Transcribed page contents –
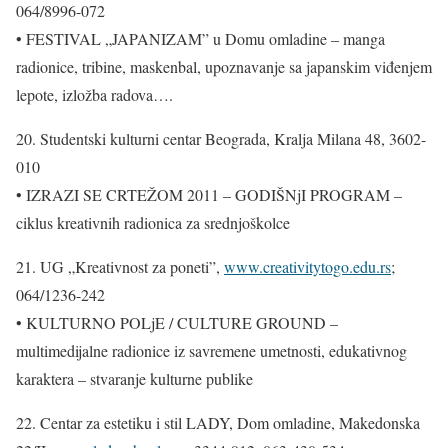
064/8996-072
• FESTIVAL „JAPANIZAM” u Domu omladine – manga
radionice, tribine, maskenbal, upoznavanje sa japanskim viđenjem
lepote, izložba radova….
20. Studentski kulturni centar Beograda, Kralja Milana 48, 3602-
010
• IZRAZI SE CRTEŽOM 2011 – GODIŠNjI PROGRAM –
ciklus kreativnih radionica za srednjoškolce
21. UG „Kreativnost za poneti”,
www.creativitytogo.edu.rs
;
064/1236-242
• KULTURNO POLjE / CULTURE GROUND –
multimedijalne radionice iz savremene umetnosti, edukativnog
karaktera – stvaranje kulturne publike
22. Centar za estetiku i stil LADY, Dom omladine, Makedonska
---
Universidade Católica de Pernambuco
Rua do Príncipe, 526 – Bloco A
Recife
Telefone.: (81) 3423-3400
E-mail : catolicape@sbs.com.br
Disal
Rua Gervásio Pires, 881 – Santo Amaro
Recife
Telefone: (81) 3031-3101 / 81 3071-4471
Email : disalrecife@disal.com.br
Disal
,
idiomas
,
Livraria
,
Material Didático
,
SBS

What is needed – The word to find is "radionice". Copy every line of the data that holds it.

Written answer –
radionice, tribine, maskenbal, upoznavanje sa japanskim viđenjem
multimedijalne radionice iz savremene umetnosti, edukativnog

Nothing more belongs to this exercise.